Swanson (2007) estimates the current portfolio of MFIs is worth 17 billion dollars, but estimates that 200 billion dollars of financing will be needed for microfinance in the long term. For their part, Chu and Yunus (2008) only count 500 million clients in the long term and expect total outstanding amounts in the sector to reach between 250 and 500 billion dollars. Whatever the case, we can imagine a reasonable scenario for 2020 whereby microfinance worldwide would rise from 100 million active clients to half a billion, with unit outstanding amounts in the region of 200 to 500 dollars – i.e. a total portfolio of 20 to 250 billion dollars, or an annual average growth rate of 25%. Grants are expected to make little contribution to the mobilization of the required amounts; they will be increasingly earmarked for intangible capital or development which is not part of the permanent portfolio. It is estimated that “intrinsic” equity will rise to 15 billion, made up of current equity (roughly 5 billion) and the surpluses that would be capitalized (10 billion). “Extrinsic” equity provided by national investors is also expected to be in the region of 15 billion. Total equity is expected to triple as a result of public deposits, i.e. 90 billion; 60 billion could be raised from loans from the banking system and issuances on the domestic financial market. The remaining 60 billion would have to be raised from international finance institutions (15 billion) and individual investors and foreign institutions (45 billion).

 

 

Footnote ¹ Compartamos Banco was founded in 1990 in the form of an association and became a commercial bank in 2006. It is the largest debt issuer on the Mexican financial market.

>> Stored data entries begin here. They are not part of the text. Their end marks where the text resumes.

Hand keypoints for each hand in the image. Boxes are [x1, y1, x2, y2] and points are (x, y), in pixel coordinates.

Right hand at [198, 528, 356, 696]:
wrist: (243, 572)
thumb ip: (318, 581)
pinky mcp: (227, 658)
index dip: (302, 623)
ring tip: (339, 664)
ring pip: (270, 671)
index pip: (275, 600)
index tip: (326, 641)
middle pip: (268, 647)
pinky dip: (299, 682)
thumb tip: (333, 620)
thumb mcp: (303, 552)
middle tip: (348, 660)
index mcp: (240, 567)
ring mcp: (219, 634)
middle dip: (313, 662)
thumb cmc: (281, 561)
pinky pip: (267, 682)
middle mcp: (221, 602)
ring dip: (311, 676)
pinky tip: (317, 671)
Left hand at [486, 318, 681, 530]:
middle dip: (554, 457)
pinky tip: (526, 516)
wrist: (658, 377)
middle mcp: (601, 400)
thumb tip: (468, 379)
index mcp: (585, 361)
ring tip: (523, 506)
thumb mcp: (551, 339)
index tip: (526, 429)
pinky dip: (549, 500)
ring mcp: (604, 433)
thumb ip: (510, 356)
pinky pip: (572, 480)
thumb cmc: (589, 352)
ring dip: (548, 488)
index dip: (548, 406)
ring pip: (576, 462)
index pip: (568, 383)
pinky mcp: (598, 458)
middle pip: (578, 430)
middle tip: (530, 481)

References / Chu, M. and M. Yunus (2008), Is it fair to do business with the poor?, conference transcript, World Microfinance Forum Geneva, Geneva. /Gonzalez, A., S. Narain, R. Rosenberg (2009), The New Moneylenders: Are the Poor Being Exploited by High Microcredit Interest Rates?, CGAP, Working Paper 15. /Rosenberg, R. (2008), Why do microcredit interest rates vary so dramatically around the world?, CGAP, www.microfinance.cgap.org. /Swanson, B. (2007), The Role of International Capital Markets in Microfinance, Developing World Markets, www.dwmarkets.com.